Room with a View|Nov 15, 2009 1:23 PM| by:

The Idea of a Novel

She was a smart, young and bright student of a venerable institution, which pursues spiritual values in education. We were discussing about novels. I asked her about her favourite novelist and she mentioned the name of a famous American author. “But is he not a little erotic”, I queried. She replied casually “Well, yes, but American life is like that”. Her reply set me thinking about the dharma or the ideal of a novel.

The Dharma of a Novel

The first and the most intrinsic dharma of a novel is to mirror life. A novelist cannot be puritanical. He or she is not writing a Bible or Gita. She has to mirror life in all its hues and colours – white, black and grey, good and the bad. For example, according to ancient Indian thought a literary composition, Kavya, should express nine moods, navarasas, which include not only positive emotions like heroism, compassion, humour, romance, wonder but also negative ones like fear, anger, ferocity, repulsion. But mirroring life should not become an excuse for depicting only the ugly and grotesque aspects of life. A novelist should also mirror the good and beautiful aspects of life, which were never absent even in the most materialistic societies which pursue sensate values.

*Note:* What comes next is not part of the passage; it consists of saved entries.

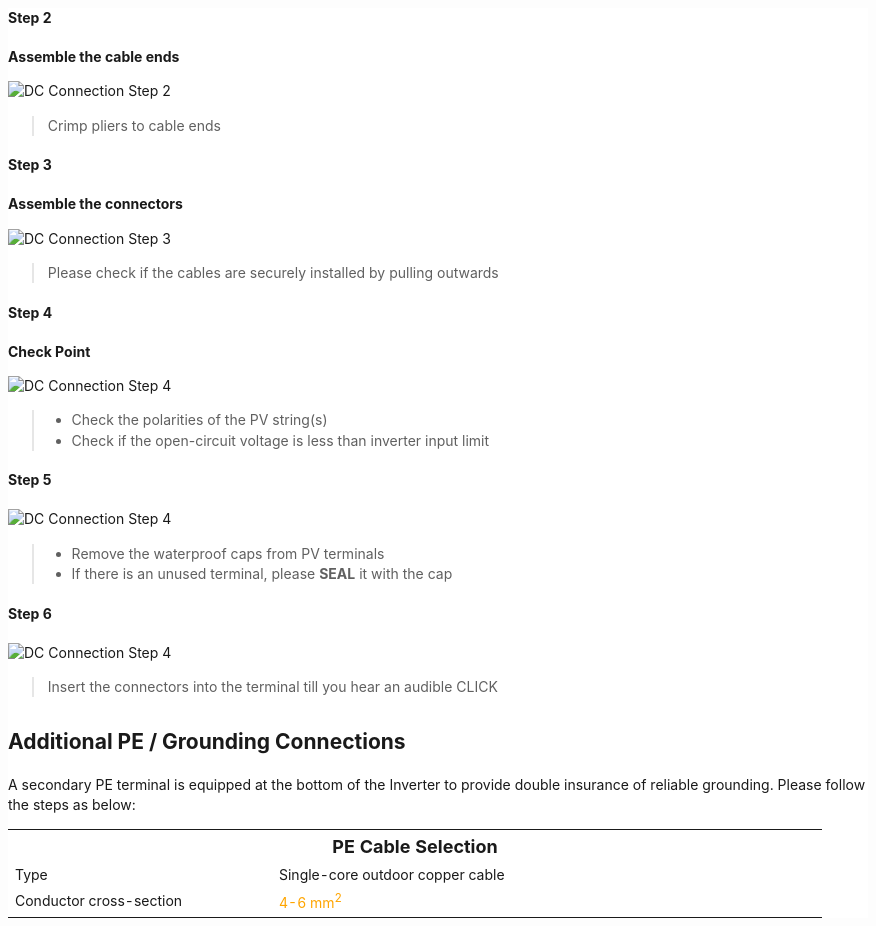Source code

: #### **Step 2**

**Assemble the cable ends**

 <img src="https://i.loli.net/2021/03/10/8XY59hMQTwVuEJ2.png" width= "600px" alt="DC Connection Step 2"/>

> Crimp pliers to cable ends

#### **Step 3**

**Assemble the connectors**

 <img src="https://i.loli.net/2021/03/10/7IjnUgCyBToQAFX.png" width= "600px" alt="DC Connection Step 3"/>

> Please check if the cables are securely installed by pulling outwards

#### **Step 4**

**Check Point**

 <img src="https://i.loli.net/2021/03/10/zWEtnrBG4D5g2SY.png" width= "600px" alt="DC Connection Step 4"/>

> - Check the polarities of the PV string(s)
> - Check if the open-circuit voltage is less than inverter input limit



#### **Step 5**

 <img src="https://i.loli.net/2021/03/10/oWqjkPUnC9RNdHt.png" width= "600px" alt="DC Connection Step 4"/>



> - Remove the waterproof caps from PV terminals
> - If there is an unused terminal, please **SEAL** it with the cap

#### **Step 6**

 <img src="https://i.loli.net/2021/03/10/lipj4rROkqSmuAQ.png" width= "600px" alt="DC Connection Step 4"/>

> Insert the connectors into the terminal till you hear an audible CLICK





## Additional PE / Grounding Connections

A secondary PE terminal is equipped at the bottom of the Inverter to provide  double insurance of reliable grounding. Please follow the steps as below:

<table>
	<tr>
		<th colspan="2" width = 800><font size=4>PE Cable Selection</font></th>
	</tr>
	<tr>
		<td width = 250>Type</td>
		<td>Single-core outdoor copper cable</td>
	</tr>
	<tr>
		<td>Conductor cross-section</td>
		<td><font color=orange>4-6 mm<sup>2</sup></font></td>
	</tr>
</table>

But an ideal novel should not only mirror life but express and evoke in the reader a higher aspiration―moral, aesthetic or spiritual―beyond the mundane interests and desires of the ordinary life. In a novel this aspiration should not remain as a noble abstraction aloof from life; it must rise out of the facts and events of the actual life of the human being. For example, if an American novelist writing about American life, keeps it entirely free from sex and violence, then, even if she expresses a higher aspiration in the story, her work is not wholly in conformity with the dharma of a novel. For sex and violence, especially the first, is a very visible and sensible part of American life and a novelist writing about American life can never ignore it. On the other hand, if the novel depicts only the gruesome aspects of American life with a brutal murder or a lewd erotica on every second page, then also, it is far away from our ideal of a novel.

The other dharma of a novel is related to the style and the story. A novel is an instrument of mass-communication. Its language, narrative and style should be able to catch and sustain the interest and attention of the vital, emotional and sensational consciousness of the masses, in other words, it must be entertaining. It is in this aspect that most of the popular novelists of the West excel.

What is the ideal theme of a novel? A hero or a heroine pursuing a higher ideal in the midst of life, passes through all the vicissitudes of life, conquers all the defects or weaknesses in his or her nature and the difficulties and temptations of the life around, finally coming out victorious – this is perhaps the ideal theme of a novel. But is this not the theme of most of the commercial novels and films? To communicate or evoke a higher aspiration in the audience the author must have this aspiration, living and burning in her heart. And the story should be a creative transcription of the personal experiences and realization of the author in his effort and struggle to live the ideal and the aspiration in his daily life. So, some of the English novelists who write fiction based on their personal and professional experiences, for example John Grisham in the legal field or Robin Cook in the medical field, have set a good trend. But when you preach morality without a moral consciousness, it will not be taken seriously by the audience. This is the reason why the moral theme, which is doled out in Indian Bollywood movies by very brave, macho and ethical heroes do not inspire the audience, though they may entertain them. However it is not absolutely necessary that a novel should be based on the personal experiences of the author. It can also be based on the life and experiences of great men of history who represent the higher aspirations of humanity. If these biographies of great men can be recreated and made more vivid and contemporary by the creative imagination of the author, then also it can communicate to the audience something of the higher aspiration, which inspired the great men.

Is there such an ideal novel or something which come close to the ideal? In India, some of the novels of Rabindranath Tagore and Bankim Chatterjee, like Gora or Ananda Matt, and in the West, among contemporary writers, some of the fables of the famous Brazilian novelist Paulo Coelho like Alchemist and Robin Sharma’s The Monk Who Sold his Ferrari, are a few example’s which come near to the ideal. But my personal choice is something which may surprise many readers: it is Vyasa’s epic Mahabharatha, the Great Indian Novel!